Abstract
Interleukin-17 (IL-17) has been associated with the pathogenesis of numerous autoimmune diseases. CD4+ T cells secreting IL-17 are termed Th17 cells. CD8+ T cells, designated Tc17 cells, are also capable of secreting IL-17. Here we describe a population of Tc17 cells characterized by the expression of surface CD146, an endothelial adhesion molecule. These cells display signatures of a human Tc17 genotype and phenotype. Circulating CD8+CD146+ T cells are present in low levels in healthy adults. Elevations in CD8+CD146+ T cells are found in as Behcet’s disease and birdshot retinochoroidopathy, which have been reported to have HLA class I associations. Sarcoidosis does not have a class I association and displays an increase in CD4+ CD146+ T cells but not in CD8+CD146+ T cells. CD146 on these cells may facilitate their ability to bind to, and migrate through, endothelium, as has been reported for CD4+CD146+ T cells.
Keywords: CD146/MCAM, Tc17, inflammation, class I antigen
1. Introduction
The interleukin-17 (IL-17) family of pro-inflammatory cytokines plays an important role in the pathogenesis of autoimmune, inflammatory, and allergic diseases, as well as in host defenses against microbial infections. Studies in both human and mouse models have shown that rheumatoid arthritis, inflammatory bowel disease, psoriasis, multiple sclerosis, Behcet’s disease, and sarcoidosis, are among the autoimmune diseases in which IL-17 has a putative role (1).
The IL-17 family is comprised of 5 members (IL-17A-F), with IL-17A and IL-17F being the most commonly studied. Production of IL-17 is most often associated with a subset of CD4+ T cells termed Th17 cells (2), although a number of other cells can also secrete IL-17, including CD8+ T cells (Tc17), invariant natural killer T cells (iNKT), natural killer cells (NK), lymphoid tissue inducer cells (LTi), γδ T cells, and macrophages (3). Tc17 cells have been described in animal studies and healthy individuals, but are only beginning to be studied in the context of autoimmune diseases (4-9). There is good consensus that differentiation of naïve T cells to the Th17 and Tc17 phenotypes is driven by interleukin-1β (IL-1β), interleukin-6 (IL-6), and interleukin-23 (IL-23) (10-11). At sites of inflammation, IL-17 functions by inducing the expression of IL-1β, IL-6, and tumor necrosis factor-α (TNF-α) from both endothelial as well as epithelial cells in addition to a myriad of other cell types including synoviocytes, keratinocytes, and fibroblasts. IL-17 also induces the recruitment of neutrophils by promoting the release of chemokines such as CXCL1, CXCL5, CXCL8 (IL-8), CCL2, and CCL7.

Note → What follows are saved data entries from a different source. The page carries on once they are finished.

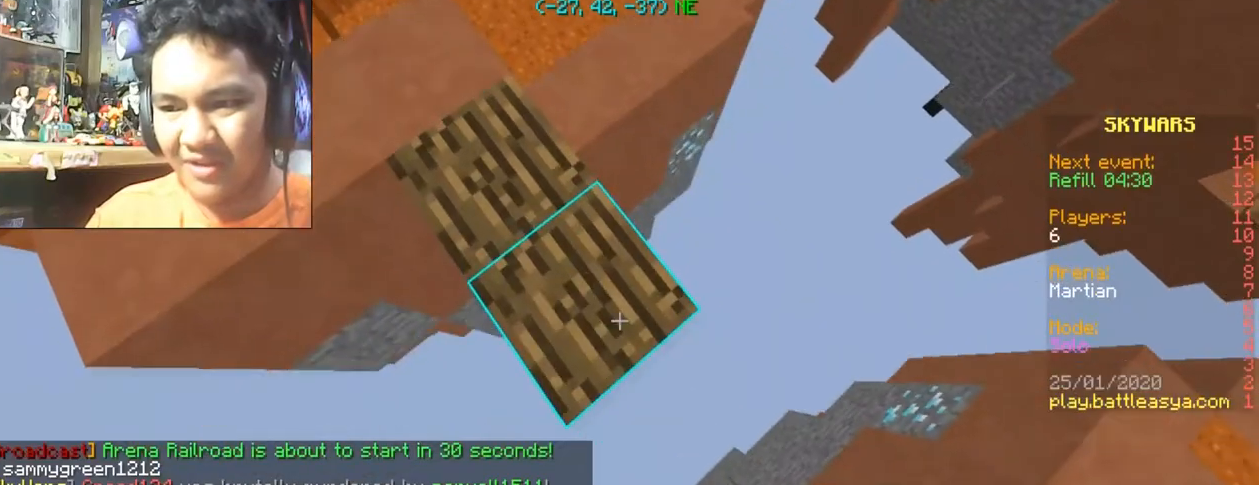
{"keys": [], "mouse": [], "events": [[201, "mouse_right", "down"], [267, "mouse_right", "up"], [334, "d", "up"], [334, "s", "up"]]}
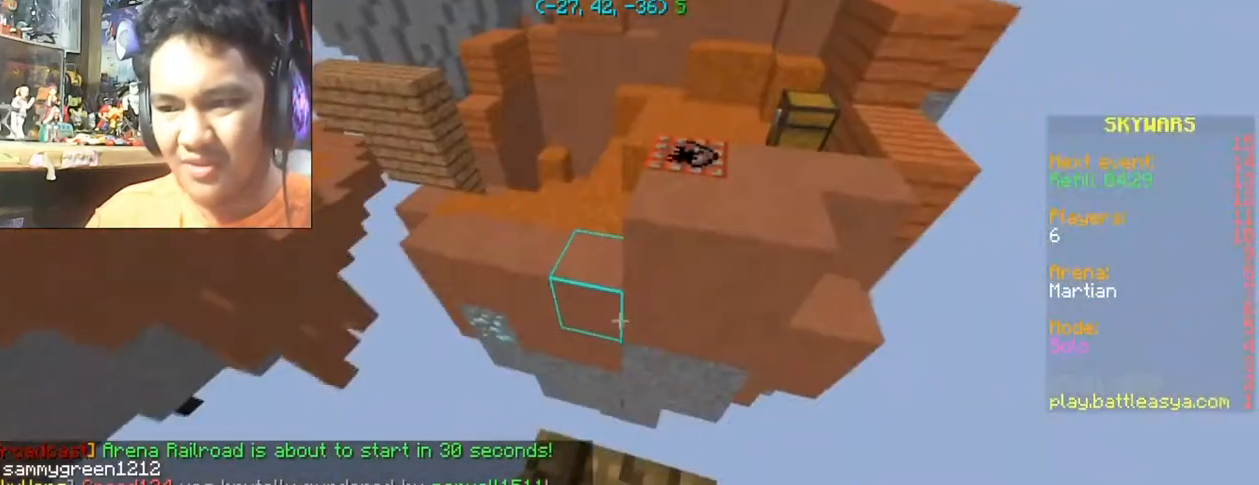
{"keys": ["w"], "mouse": [], "events": [[200, "w", "down"], [367, "space", "down"], [500, "space", "up"]]}
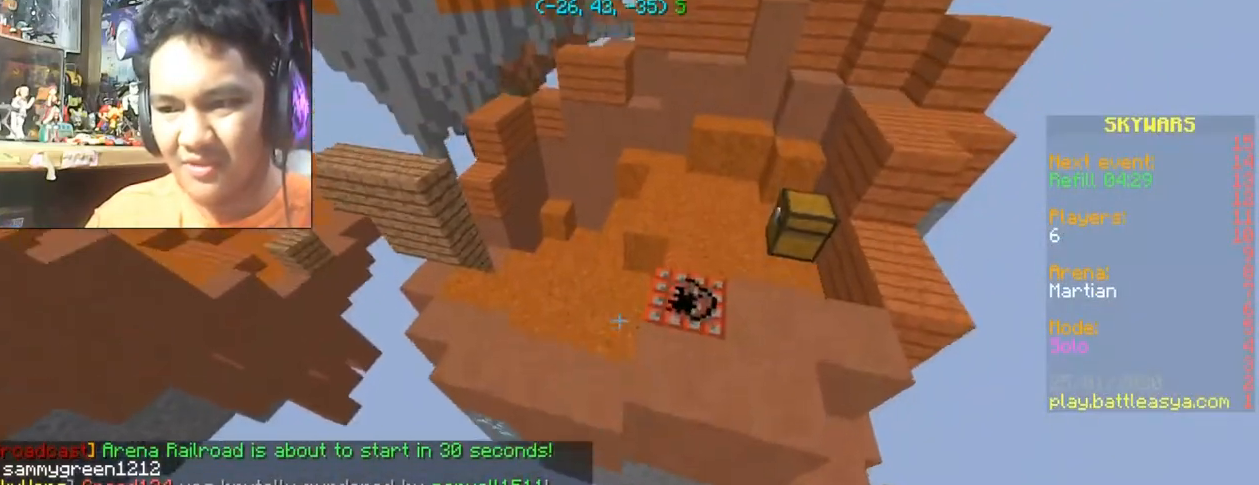
{"keys": ["w"], "mouse": [], "events": [[101, "d", "down"], [367, "d", "up"]]}
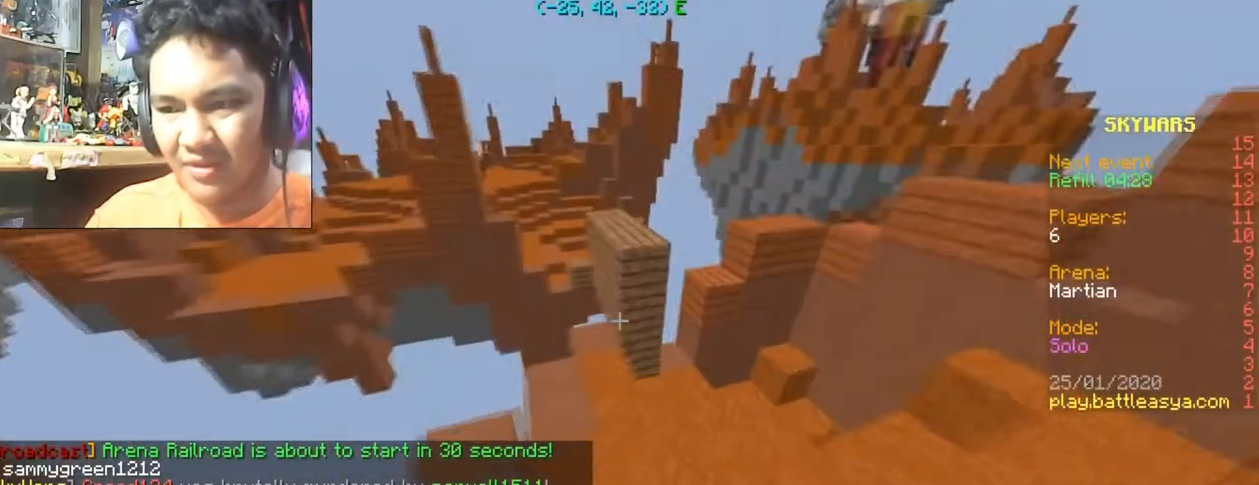
{"keys": [], "mouse": [], "events": [[334, "mouse_right", "down"], [400, "w", "up"], [467, "mouse_right", "up"]]}
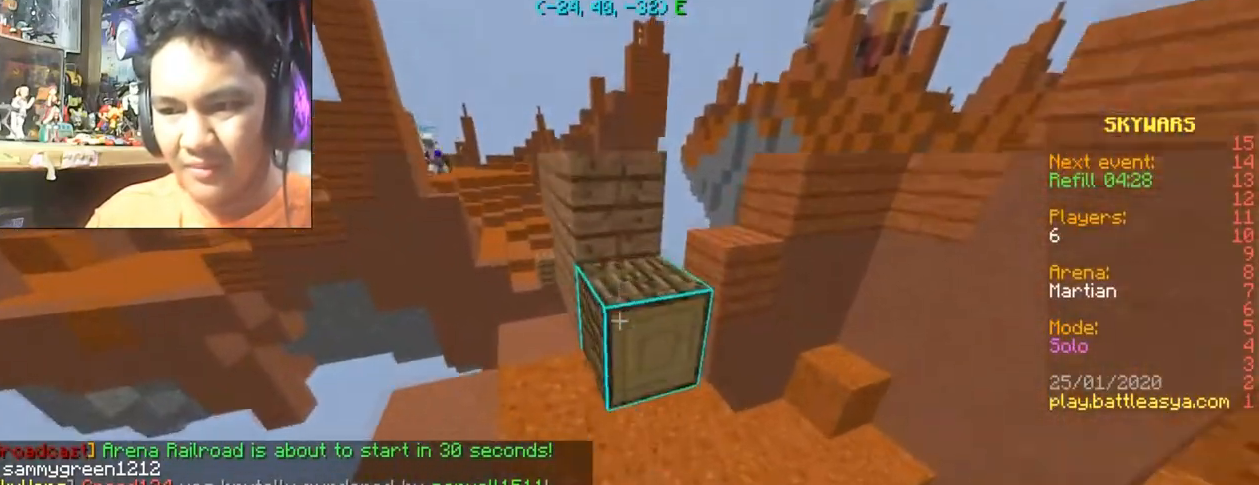
{"keys": ["w"], "mouse": [], "events": [[234, "mouse_right", "down"], [334, "mouse_right", "up"], [367, "w", "down"], [400, "space", "down"], [501, "space", "up"]]}
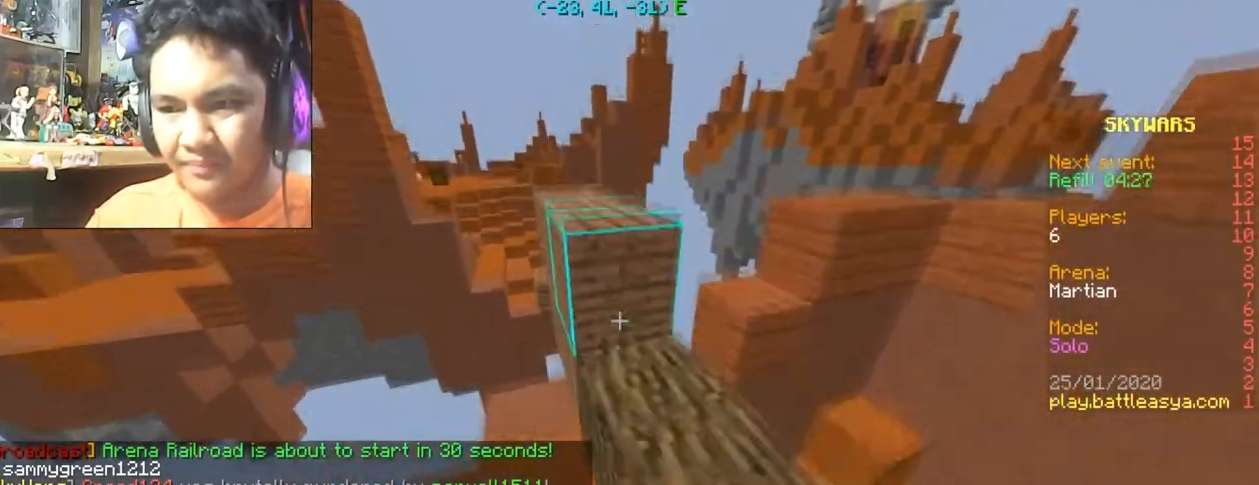
{"keys": ["space", "w"], "mouse": [], "events": [[400, "space", "down"]]}
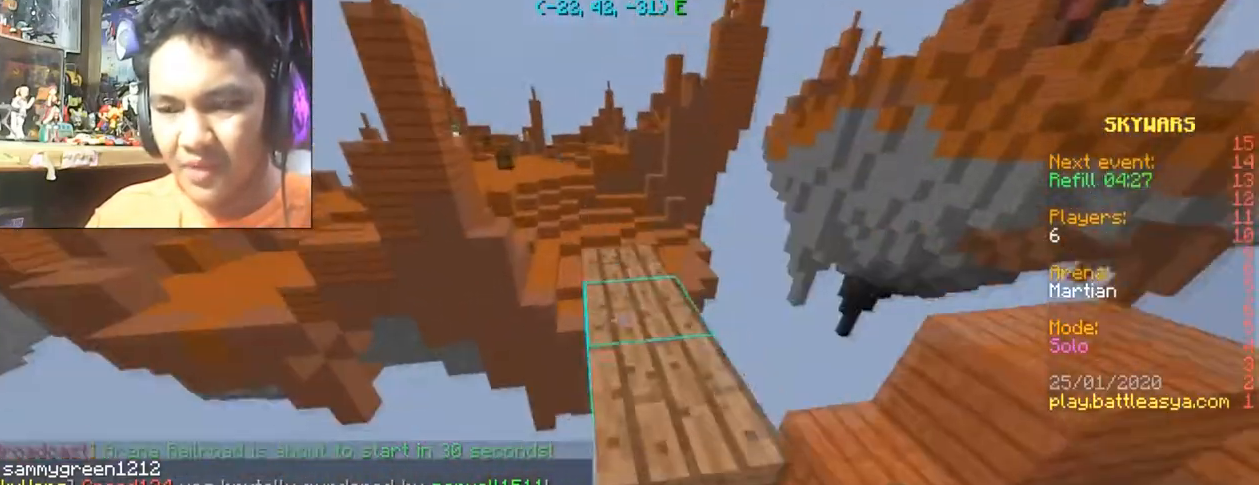
{"keys": ["w"], "mouse": [], "events": [[33, "space", "up"]]}
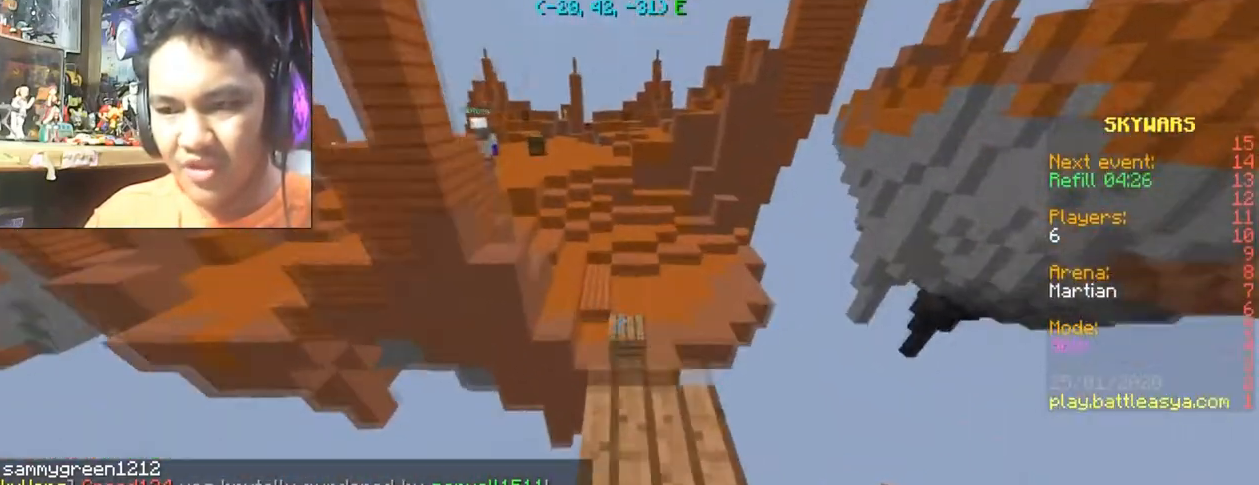
{"keys": ["space", "w"], "mouse": [], "events": [[200, "space", "down"]]}
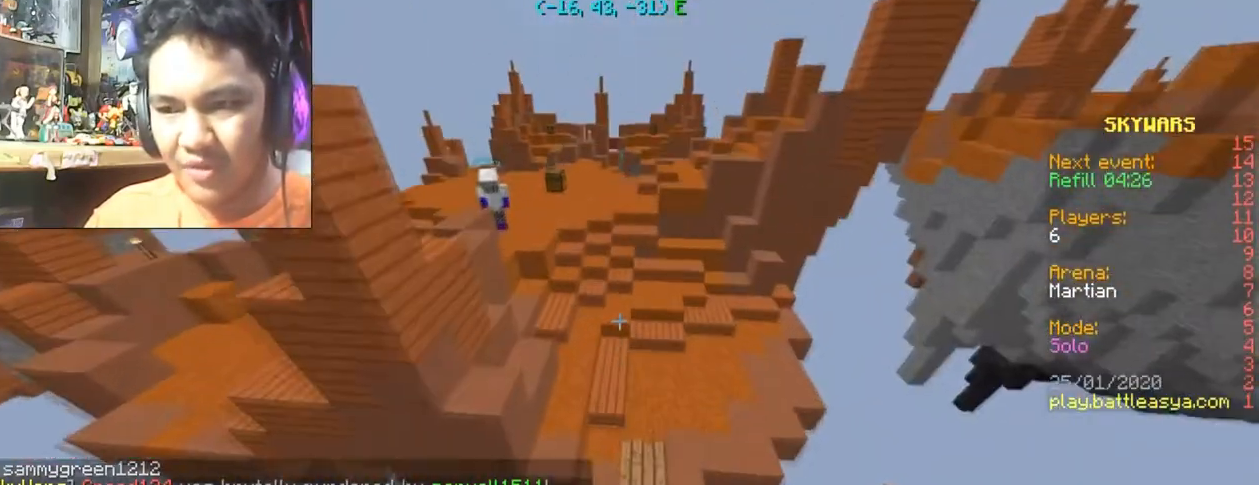
{"keys": ["d", "space", "w"], "mouse": [], "events": [[33, "space", "up"], [334, "d", "down"], [501, "space", "down"]]}
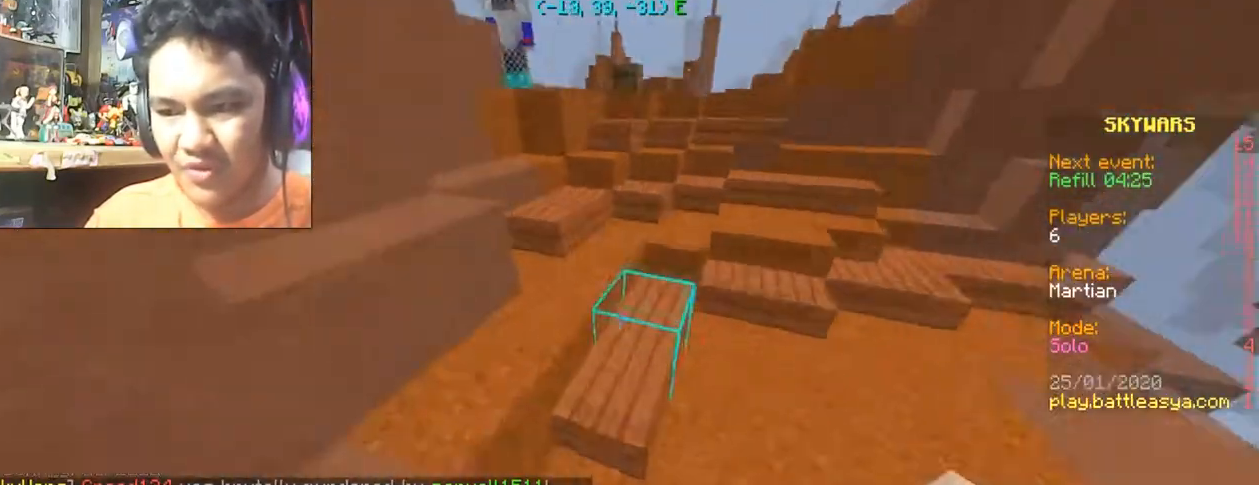
{"keys": ["d", "space", "w"], "mouse": [], "events": []}
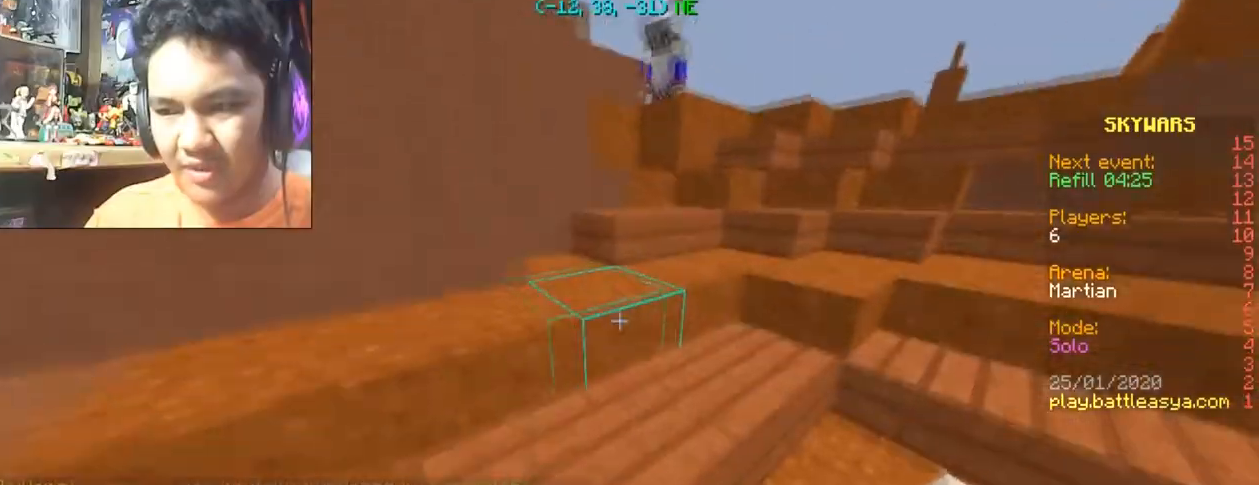
{"keys": ["d", "space", "w"], "mouse": [], "events": [[300, "space", "up"], [467, "space", "down"]]}
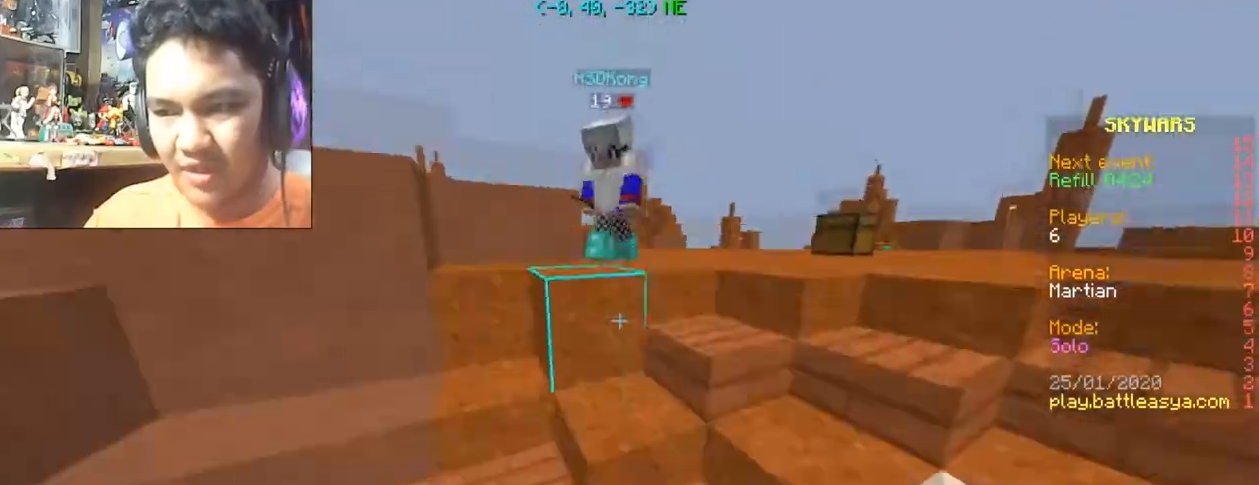
{"keys": ["d", "w"], "mouse": [], "events": [[100, "space", "up"], [233, "d", "up"], [233, "mouse_left", "down"], [467, "d", "down"], [500, "mouse_left", "up"]]}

Human Th17 cells have also been reported to express CCR4, CCR6, IL-23R, and CD161 (12-15). Previous work by us and others (16-18) has demonstrated that CD146, the melanoma cell adhesion molecule (MCAM) is also expressed on human Th17 cells. This is of particular note, as CD146 is a homophilic endothelial adhesion molecule, and its presence on lymphocytes has been demonstrated to enhance their binding to endothelial monolayers and thereby mediates adhesion and migration across blood–brain barrier endothelial cells (17,19-21). Thus CD146 not only serves as a convenient marker of IL-17 secreting CD4+ T cells, but also directly influences the ability of these cells to exit the peripheral circulation and home to sites of inflammation.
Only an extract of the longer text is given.